Este estudo mostrou um número bastante expressivo de internações relacionadas a colelitíase e colecistite durante o período avaliado. A maioria das internações ocorreu em pacientes do sexo feminino, o que está alinhado com a tendência geral da doença, sendo a faixa etária mais acometida entre 30 e 49 anos, com um pico na faixa dos 35 a 39 anos. A população autodeclarada parda representou a maioria dos casos, refletindo a diversidade étnica da população maranhense. Vale destacar que uma proporção considerável de internações foi classificada como não urgentes, indicando a necessidade de atenção à gestão de recursos e priorização de pacientes com maior risco.

Tanto o Hospital de Referência Estadual de Alta Complexidade Dr.Carlos Macieira, quanto o Hospital Universitário Presidente Dutra – HUUFMA estão localizados em São Luís e desempenharam papéis proeminentes no tratamento desses casos.
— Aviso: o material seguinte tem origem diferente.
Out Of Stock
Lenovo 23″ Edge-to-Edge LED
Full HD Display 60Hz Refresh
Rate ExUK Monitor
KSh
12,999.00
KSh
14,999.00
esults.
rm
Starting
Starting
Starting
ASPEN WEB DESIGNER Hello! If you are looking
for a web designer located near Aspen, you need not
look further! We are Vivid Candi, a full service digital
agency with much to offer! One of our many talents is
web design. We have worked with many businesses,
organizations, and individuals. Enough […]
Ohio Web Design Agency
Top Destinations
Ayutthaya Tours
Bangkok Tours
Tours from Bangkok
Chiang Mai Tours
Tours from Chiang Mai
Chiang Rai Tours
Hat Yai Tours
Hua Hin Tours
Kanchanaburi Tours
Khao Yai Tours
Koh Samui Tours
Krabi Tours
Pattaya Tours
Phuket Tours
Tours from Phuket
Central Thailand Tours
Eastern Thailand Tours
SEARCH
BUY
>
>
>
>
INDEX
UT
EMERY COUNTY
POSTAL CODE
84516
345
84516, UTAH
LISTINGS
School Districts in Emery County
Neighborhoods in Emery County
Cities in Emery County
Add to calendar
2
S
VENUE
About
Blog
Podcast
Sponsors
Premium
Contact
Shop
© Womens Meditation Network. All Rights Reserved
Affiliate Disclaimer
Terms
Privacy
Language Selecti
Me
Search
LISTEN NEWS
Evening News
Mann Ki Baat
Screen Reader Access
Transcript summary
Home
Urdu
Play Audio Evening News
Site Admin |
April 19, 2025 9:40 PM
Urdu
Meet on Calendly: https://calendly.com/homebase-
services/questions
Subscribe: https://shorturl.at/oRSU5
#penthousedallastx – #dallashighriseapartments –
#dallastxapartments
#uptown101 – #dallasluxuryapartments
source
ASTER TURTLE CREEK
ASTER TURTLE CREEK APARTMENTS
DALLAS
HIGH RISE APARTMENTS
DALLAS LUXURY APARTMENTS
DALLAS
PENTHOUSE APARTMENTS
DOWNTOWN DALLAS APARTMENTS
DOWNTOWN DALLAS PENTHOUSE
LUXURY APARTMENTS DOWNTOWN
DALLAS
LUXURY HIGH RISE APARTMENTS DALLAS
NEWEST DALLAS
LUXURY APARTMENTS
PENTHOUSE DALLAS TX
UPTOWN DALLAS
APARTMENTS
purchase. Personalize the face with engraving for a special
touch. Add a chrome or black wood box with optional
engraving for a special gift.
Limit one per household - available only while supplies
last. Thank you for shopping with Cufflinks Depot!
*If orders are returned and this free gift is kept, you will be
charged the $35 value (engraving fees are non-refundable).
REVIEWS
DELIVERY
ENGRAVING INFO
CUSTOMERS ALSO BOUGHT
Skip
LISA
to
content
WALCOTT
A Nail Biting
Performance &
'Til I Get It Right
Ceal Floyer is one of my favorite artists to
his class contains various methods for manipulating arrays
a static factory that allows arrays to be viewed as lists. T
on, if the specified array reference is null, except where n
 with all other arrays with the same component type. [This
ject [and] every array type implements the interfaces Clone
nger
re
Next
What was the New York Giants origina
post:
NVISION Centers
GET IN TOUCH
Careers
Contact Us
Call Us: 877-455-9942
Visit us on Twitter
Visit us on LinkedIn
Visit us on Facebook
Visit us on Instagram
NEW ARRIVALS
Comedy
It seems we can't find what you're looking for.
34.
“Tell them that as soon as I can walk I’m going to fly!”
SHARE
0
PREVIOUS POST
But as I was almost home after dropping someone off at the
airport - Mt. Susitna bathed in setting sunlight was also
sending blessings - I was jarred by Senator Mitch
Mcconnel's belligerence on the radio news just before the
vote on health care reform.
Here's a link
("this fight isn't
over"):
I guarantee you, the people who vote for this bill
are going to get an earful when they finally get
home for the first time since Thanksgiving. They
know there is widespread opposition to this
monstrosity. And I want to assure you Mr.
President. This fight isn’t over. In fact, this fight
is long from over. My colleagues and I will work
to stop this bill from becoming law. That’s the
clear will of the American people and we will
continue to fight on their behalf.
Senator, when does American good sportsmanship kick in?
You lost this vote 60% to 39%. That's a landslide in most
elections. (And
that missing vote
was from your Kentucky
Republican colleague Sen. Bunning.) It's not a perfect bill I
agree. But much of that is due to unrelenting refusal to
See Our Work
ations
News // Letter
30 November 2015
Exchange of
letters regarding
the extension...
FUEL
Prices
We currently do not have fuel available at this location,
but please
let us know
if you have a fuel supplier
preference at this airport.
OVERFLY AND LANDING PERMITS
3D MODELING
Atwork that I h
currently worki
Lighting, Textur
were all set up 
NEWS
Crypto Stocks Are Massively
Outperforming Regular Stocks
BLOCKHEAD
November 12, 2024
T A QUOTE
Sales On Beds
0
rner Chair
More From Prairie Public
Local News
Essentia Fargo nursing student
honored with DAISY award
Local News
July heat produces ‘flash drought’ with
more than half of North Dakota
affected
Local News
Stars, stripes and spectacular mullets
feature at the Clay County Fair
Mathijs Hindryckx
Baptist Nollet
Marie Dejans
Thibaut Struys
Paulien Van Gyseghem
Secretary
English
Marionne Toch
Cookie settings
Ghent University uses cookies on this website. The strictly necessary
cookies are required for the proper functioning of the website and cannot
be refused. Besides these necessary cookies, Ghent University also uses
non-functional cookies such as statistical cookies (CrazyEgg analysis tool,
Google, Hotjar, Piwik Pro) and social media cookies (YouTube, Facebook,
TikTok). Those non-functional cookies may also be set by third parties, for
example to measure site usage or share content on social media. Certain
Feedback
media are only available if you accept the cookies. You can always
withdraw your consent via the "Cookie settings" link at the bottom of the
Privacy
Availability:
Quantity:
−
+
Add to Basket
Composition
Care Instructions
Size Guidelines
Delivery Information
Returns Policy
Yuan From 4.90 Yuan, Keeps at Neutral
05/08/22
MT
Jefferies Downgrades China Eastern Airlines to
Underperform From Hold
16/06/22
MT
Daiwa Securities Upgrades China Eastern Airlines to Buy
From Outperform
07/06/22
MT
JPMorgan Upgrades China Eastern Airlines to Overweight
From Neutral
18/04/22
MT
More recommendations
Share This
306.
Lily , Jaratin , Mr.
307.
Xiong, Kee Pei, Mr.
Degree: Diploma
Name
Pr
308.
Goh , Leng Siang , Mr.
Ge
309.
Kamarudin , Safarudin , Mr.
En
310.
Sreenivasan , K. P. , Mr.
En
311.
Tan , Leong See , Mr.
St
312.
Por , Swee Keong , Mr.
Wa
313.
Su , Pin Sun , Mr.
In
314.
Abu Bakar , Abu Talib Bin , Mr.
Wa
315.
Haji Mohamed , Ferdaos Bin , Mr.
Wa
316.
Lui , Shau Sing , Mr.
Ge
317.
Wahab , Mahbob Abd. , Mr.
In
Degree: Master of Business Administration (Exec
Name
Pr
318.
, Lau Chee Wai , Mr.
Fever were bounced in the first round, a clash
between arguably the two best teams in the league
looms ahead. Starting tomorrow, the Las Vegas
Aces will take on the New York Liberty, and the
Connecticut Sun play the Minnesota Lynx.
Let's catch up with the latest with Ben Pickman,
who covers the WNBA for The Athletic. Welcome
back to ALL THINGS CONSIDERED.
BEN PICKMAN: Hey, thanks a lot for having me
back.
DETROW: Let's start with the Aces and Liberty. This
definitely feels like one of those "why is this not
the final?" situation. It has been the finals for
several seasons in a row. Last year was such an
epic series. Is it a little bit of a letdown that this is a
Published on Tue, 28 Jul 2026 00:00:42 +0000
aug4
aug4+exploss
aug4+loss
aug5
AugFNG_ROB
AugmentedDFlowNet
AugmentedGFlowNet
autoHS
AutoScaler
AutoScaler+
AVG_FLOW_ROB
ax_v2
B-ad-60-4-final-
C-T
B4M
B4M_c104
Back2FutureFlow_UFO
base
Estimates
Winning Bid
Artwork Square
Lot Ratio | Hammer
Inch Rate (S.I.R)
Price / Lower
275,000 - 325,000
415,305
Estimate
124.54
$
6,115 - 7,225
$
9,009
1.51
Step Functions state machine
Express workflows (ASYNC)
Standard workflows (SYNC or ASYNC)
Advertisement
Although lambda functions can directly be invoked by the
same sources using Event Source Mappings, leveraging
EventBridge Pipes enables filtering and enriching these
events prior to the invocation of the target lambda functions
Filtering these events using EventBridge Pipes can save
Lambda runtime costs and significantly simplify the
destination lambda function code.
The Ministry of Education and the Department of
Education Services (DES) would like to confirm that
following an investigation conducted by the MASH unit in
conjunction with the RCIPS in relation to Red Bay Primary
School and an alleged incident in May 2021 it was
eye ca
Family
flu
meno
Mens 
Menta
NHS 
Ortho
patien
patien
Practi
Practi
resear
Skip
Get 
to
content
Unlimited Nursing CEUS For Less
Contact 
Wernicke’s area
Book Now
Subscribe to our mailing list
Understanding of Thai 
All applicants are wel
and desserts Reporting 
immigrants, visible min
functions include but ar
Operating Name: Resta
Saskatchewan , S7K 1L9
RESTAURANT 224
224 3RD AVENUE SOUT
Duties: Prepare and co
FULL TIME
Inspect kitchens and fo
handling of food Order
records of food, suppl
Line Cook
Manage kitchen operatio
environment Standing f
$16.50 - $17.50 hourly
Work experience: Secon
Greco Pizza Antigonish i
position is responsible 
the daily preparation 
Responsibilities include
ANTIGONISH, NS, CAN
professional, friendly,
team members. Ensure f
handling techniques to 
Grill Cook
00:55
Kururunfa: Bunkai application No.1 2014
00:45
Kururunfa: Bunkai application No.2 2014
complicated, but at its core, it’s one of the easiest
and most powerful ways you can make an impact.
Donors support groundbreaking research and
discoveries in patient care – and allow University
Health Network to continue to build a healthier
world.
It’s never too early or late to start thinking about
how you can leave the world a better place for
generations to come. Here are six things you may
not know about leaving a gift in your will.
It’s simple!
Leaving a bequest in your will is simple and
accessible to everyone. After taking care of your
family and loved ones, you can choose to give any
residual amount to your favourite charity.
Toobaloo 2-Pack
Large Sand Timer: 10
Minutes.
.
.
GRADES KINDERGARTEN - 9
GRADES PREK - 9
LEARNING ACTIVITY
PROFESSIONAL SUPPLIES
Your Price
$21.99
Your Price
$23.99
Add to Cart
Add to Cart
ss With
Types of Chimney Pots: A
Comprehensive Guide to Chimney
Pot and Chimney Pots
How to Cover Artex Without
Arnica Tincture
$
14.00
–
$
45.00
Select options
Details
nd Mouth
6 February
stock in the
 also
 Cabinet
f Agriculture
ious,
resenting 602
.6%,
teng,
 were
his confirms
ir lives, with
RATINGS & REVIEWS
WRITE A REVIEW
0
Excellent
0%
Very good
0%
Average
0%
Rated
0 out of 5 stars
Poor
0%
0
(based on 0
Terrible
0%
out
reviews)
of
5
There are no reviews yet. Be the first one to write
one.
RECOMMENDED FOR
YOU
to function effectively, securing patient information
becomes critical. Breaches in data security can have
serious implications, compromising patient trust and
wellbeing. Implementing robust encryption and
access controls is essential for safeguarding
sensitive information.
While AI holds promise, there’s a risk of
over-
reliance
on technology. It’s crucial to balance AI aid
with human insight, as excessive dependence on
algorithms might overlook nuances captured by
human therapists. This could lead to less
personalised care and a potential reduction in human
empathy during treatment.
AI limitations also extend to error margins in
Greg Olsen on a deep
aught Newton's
O estudo também destaca a importância da colecistectomia como tratamento eficaz da colelitíase, dando preferência pela abordagem laparoscópica, devido aos benefícios em relação à recuperação e ao tempo de internação. A análise da taxa de mortalidade secundária à colelitíase e colecistite destacou a necessidade de atenção especial a pacientes com idade avançada e com comorbidades. Estes resultados podem servir como base para estratégias de prevenção, manejo e planejamento de recursos para melhorar o cuidado de pacientes com colelitíase e colecistite no estado do Maranhão.